Yıllarca direnen her şey bastırılmaya çalışıldı. Buda işleri politik, taraflı, kıymet kaybetmiş hala getirdi. Sevgili o gay in yazısı bunu çok sade bir şekilde ifade ediyor. Eşcinsellik değer kaybetmemeli hareketsiz kalması en büyük direnişi olmalı. Tarafsızlığı en büyük tarafı. 

Peki madem ballandıra ballandıra onur haftasını anlattın bu ne  oldu diyebilirsiniz. Ben hala onur duyuyorum. Onuruma halel gelmesine de izin vermem ben onu düşürmediğim sürece. 30 haziran günü en renkli gömleğimi giyeceğim. Gökkuşağı renkli kravatımı, hiçbir arkadaşım takmasa da, takıp işime tüm çarşıyı dolaşarak gideceğim. Dilimde eşcinseller de özgür olacak sözleri dönüp duracak. Bir de “Yarabbi İstanbul’daki dostlarıma zeval verme. Onları şiddetten koru. Türkiye barışın altı rengini de tanısın” duası. 

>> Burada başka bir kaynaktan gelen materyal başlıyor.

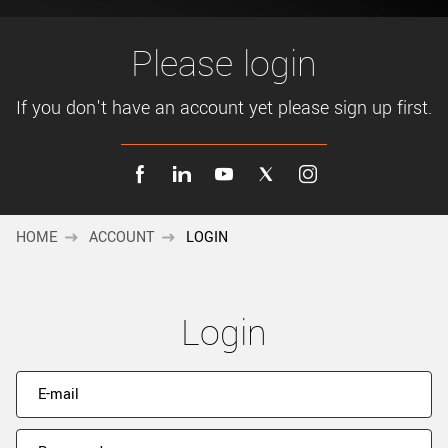
New customer? Create an account!
Sign up
Please login
If you don't have an account yet please sign up first.
HOME
ACCOUNT
LOGIN
Login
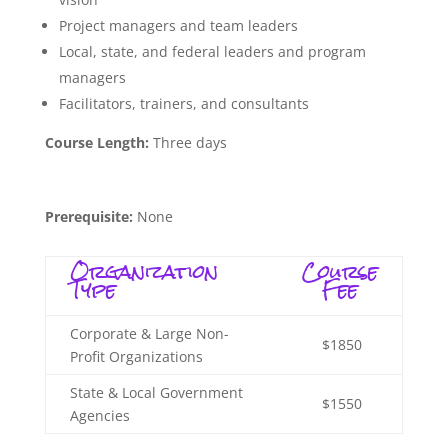
Project managers and team leaders
Local, state, and federal leaders and program
managers
Facilitators, trainers, and consultants
Course Length:
Three days
Prerequisite:
None
Organization
Course
Type
Fee
Corporate & Large Non-
$1850
Profit Organizations
State & Local Government
$1550
Agencies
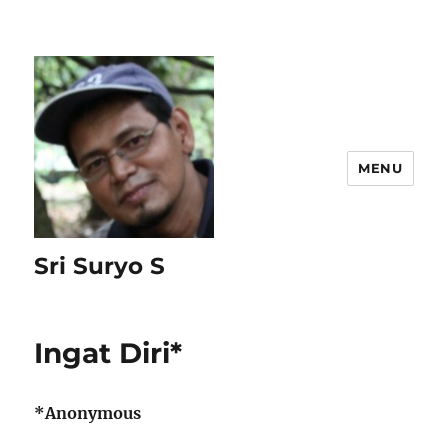
MENU
Sri Suryo S
Ingat Diri*
*Anonymous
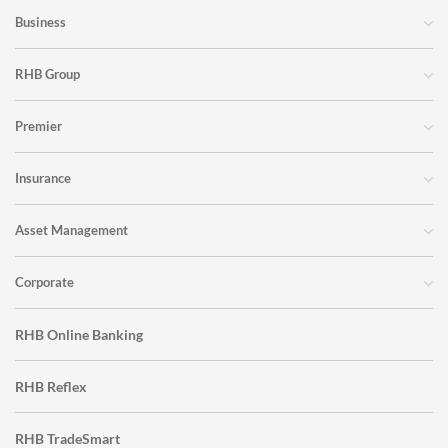
Business
RHB Group
Premier
Insurance
Asset Management
Corporate
RHB Online Banking
RHB Reflex
RHB TradeSmart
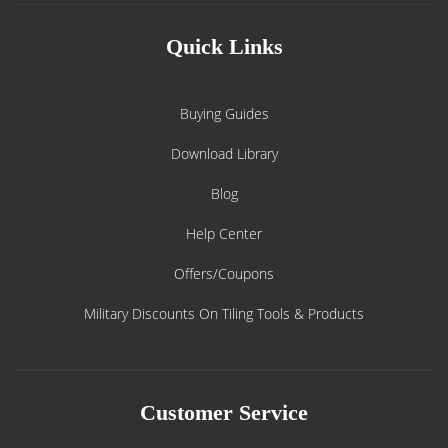
Quick Links
Buying Guides
Download Library
Blog
Help Center
Offers/Coupons
Military Discounts On Tiling Tools & Products
Customer Service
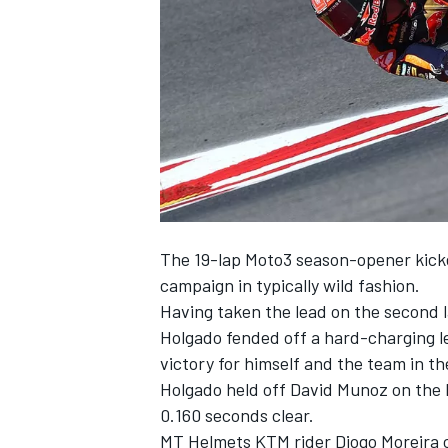
SUPERCARS
The 19-lap Moto3 season-opener kicke
campaign in typically wild fashion.
Having taken the lead on the second l
Holgado fended off a hard-charging le
victory for himself and the team in th
Holgado held off David Munoz on the 
0.160 seconds clear.
MT Helmets KTM rider Diogo Moreira co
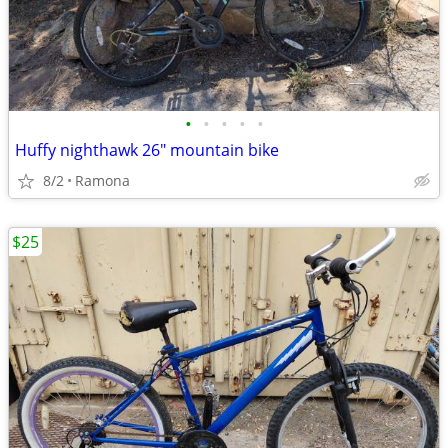
•
•
•
•
•
Huffy nighthawk 26" mountain bike
8/2
Ramona
$25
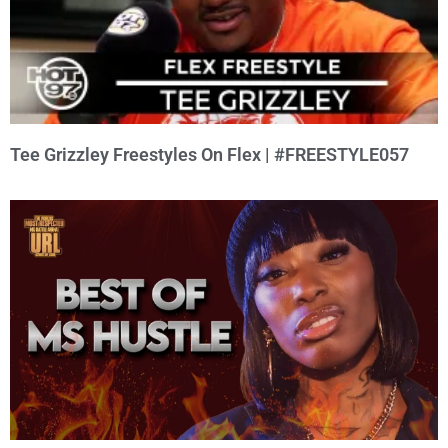
Tee Grizzley Freestyles On Flex | #FREESTYLE057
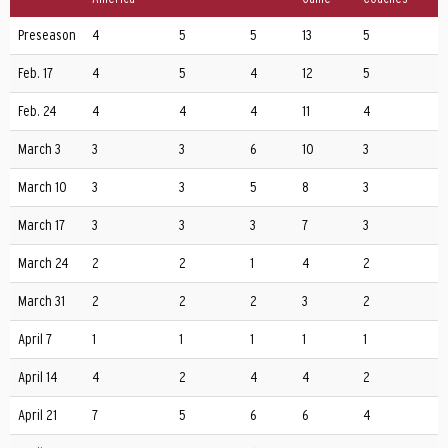
Preseason
4
5
5
13
5
Feb. 17
4
5
4
12
5
Feb. 24
4
4
4
11
4
March 3
3
3
6
10
3
March 10
3
3
5
8
3
March 17
3
3
3
7
3
March 24
2
2
1
4
2
March 31
2
2
2
3
2
April 7
1
1
1
1
1
April 14
4
2
4
4
2
April 21
7
5
6
6
4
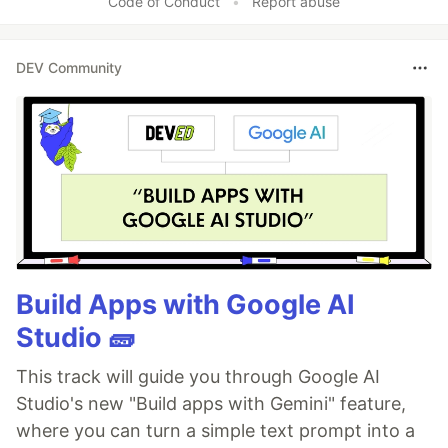
Code of Conduct
•
Report abuse
DEV Community
Build Apps with Google AI
Studio 🧱
This track will guide you through Google AI
Studio's new "Build apps with Gemini" feature,
where you can turn a simple text prompt into a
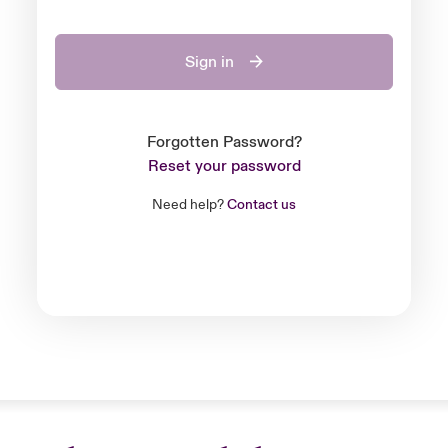
Sign in
Forgotten Password?
Reset your password
Need help?
Contact us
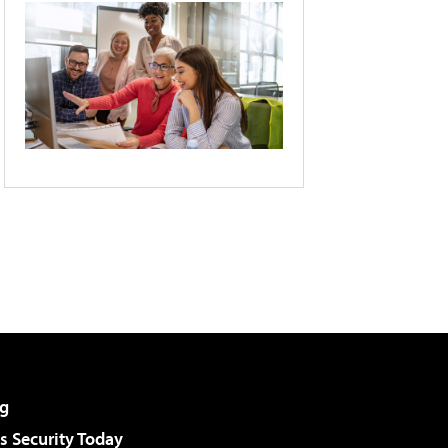
g
 Security Today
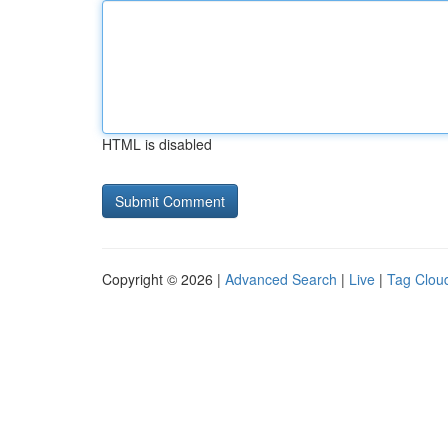
HTML is disabled
Copyright © 2026 |
Advanced Search
|
Live
|
Tag Clou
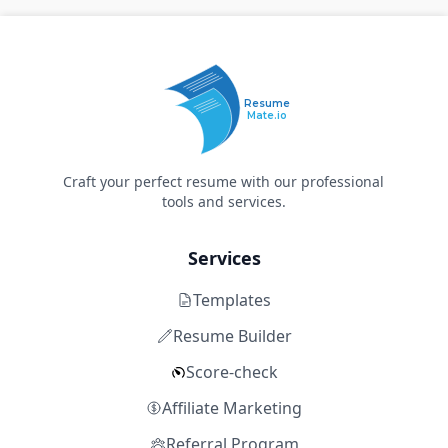
Resume
Mate.io
Craft your perfect resume with our professional
tools and services.
Services
Templates
Resume Builder
Score-check
Affiliate Marketing
Referral Program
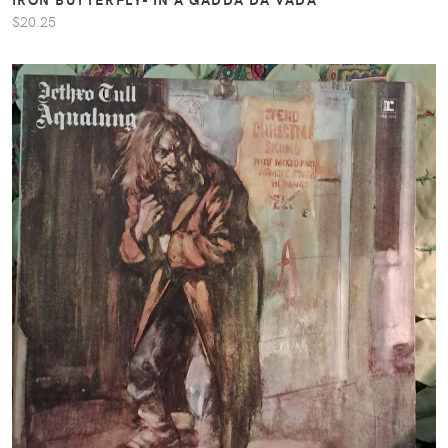
$20.25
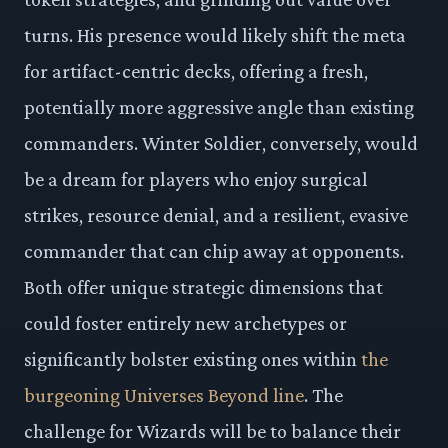
turns. His presence would likely shift the meta
for artifact-centric decks, offering a fresh,
potentially more aggressive angle than existing
commanders. Winter Soldier, conversely, would
be a dream for players who enjoy surgical
strikes, resource denial, and a resilient, evasive
commander that can chip away at opponents.
Both offer unique strategic dimensions that
could foster entirely new archetypes or
significantly bolster existing ones within
the
burgeoning Universes Beyond line
. The
challenge for Wizards will be to balance their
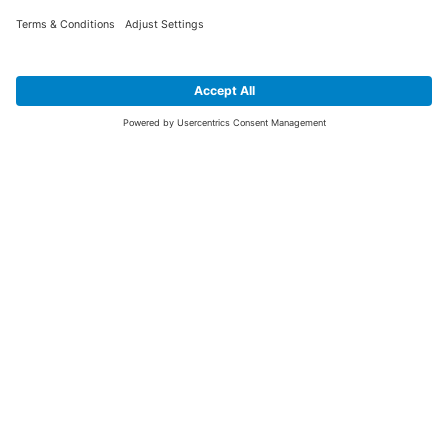
SIGN UP FOR THE LATEST NEWS &
OFFERS
SUBSCRIBE
Yes I would like to receive the latest offers from BiGDUG brands (UK
Companies of TAKKT AG), including Deal of the Week, Mega Deals and
i
free gifts.
This website is protected by reCAPTCHA. The Google
Privacy Policy
and
Terms of Use
apply.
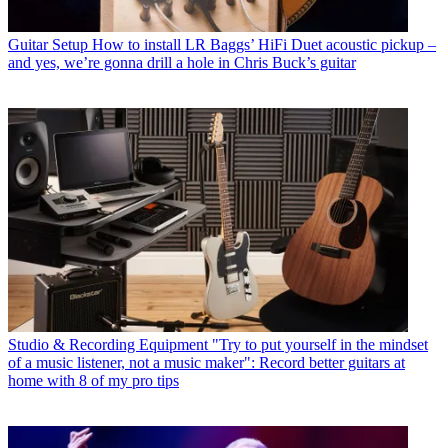
Guitar Setup
How to install LR Baggs’ HiFi Duet acoustic pickup –
and yes, we’re gonna drill a hole in Chris Buck’s guitar
Studio & Recording Equipment
"Try to put yourself in the mindset
of a music listener, not a music maker": Record better guitars at
home with 8 of my pro tips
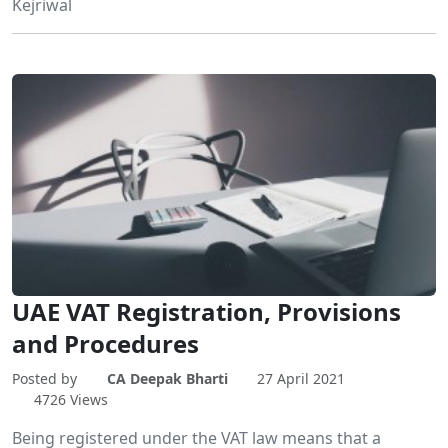
Kejriwal
UAE VAT Registration, Provisions
and Procedures
Posted by
CA Deepak Bharti
27 April 2021
4726 Views
Being registered under the VAT law means that a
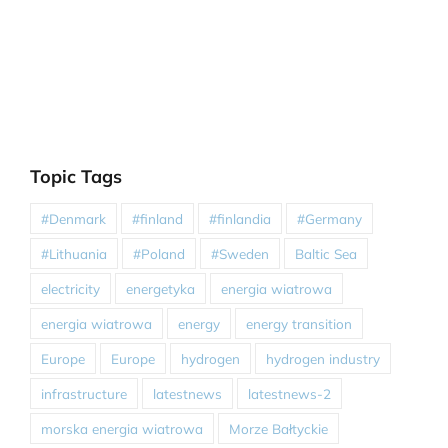
Topic Tags
#Denmark
#finland
#finlandia
#Germany
#Lithuania
#Poland
#Sweden
Baltic Sea
electricity
energetyka
energia wiatrowa
energia wiatrowa
energy
energy transition
Europe
Europe
hydrogen
hydrogen industry
infrastructure
latestnews
latestnews-2
morska energia wiatrowa
Morze Bałtyckie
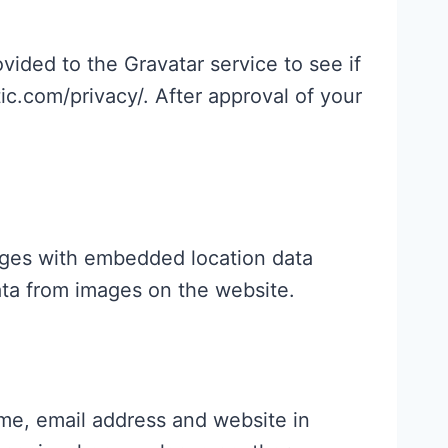
ided to the Gravatar service to see if
tic.com/privacy/. After approval of your
ages with embedded location data
ata from images on the website.
me, email address and website in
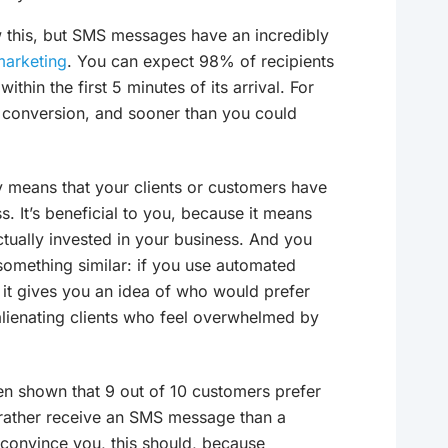
 this, but SMS messages have an incredibly
marketing
. You can expect 98% of recipients
hin the first 5 minutes of its arrival. For
 conversion, and sooner than you could
ly means that your clients or customers have
. It’s beneficial to you, because it means
tually invested in your business. And you
 something similar: if you use automated
, it gives you an idea of who would prefer
alienating clients who feel overwhelmed by
een shown that 9 out of 10 customers prefer
rather receive an SMS message than a
 convince you, this should, because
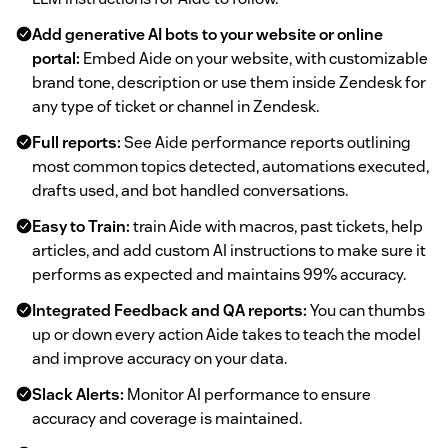
Add generative AI bots to your website or online
portal:
Embed Aide on your website, with customizable
brand tone, description or use them inside Zendesk for
any type of ticket or channel in Zendesk.
Full reports:
See Aide performance reports outlining
most common topics detected, automations executed,
drafts used, and bot handled conversations.
Easy to Train:
train Aide with macros, past tickets, help
articles, and add custom AI instructions to make sure it
performs as expected and maintains 99% accuracy.
Integrated Feedback and QA reports:
You can thumbs
up or down every action Aide takes to teach the model
and improve accuracy on your data.
Slack Alerts:
Monitor AI performance to ensure
accuracy and coverage is maintained.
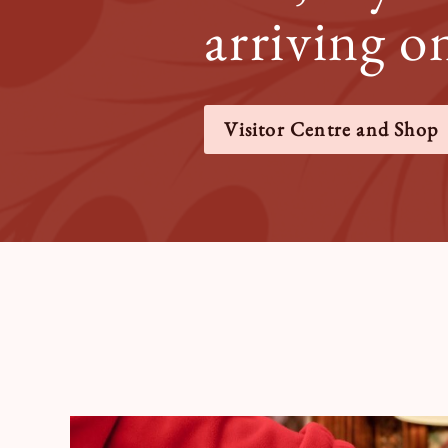
arriving o
Visitor Centre and Shop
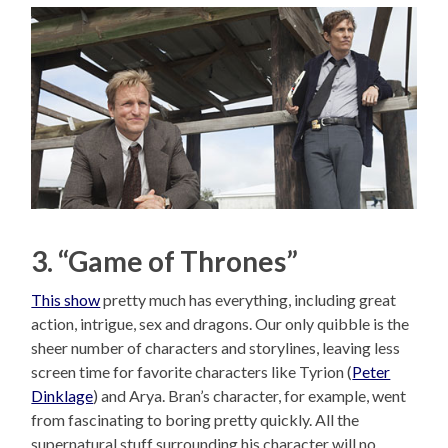
3. “Game of Thrones”
This show
pretty much has everything, including great
action, intrigue, sex and dragons. Our only quibble is the
sheer number of characters and storylines, leaving less
screen time for favorite characters like Tyrion (
Peter
Dinklage
) and Arya. Bran’s character, for example, went
from fascinating to boring pretty quickly. All the
supernatural stuff surrounding his character will no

Yol parası mı ? kenarda duruyor. Önümüzdeki yıllarda dünyanın en büyük gökkuşağı bayrağı konulu bir yürüyüş düzenlenirse orada bayrağın renklerinden biri olarak katılacak. Ya da ilerde ailesinde zulüm gören  eşcinsellerin sığındığı bir bakımevinin temellerine gidecek.

Daima sessiz ama net , mütevazi ama dik, erkek gibi ama eşcinselce durarak kendimizi kabul ettireceğim günlerin hayalini kurarken en içten dileklerimi iletiyorum 

Renkli onur haftaları…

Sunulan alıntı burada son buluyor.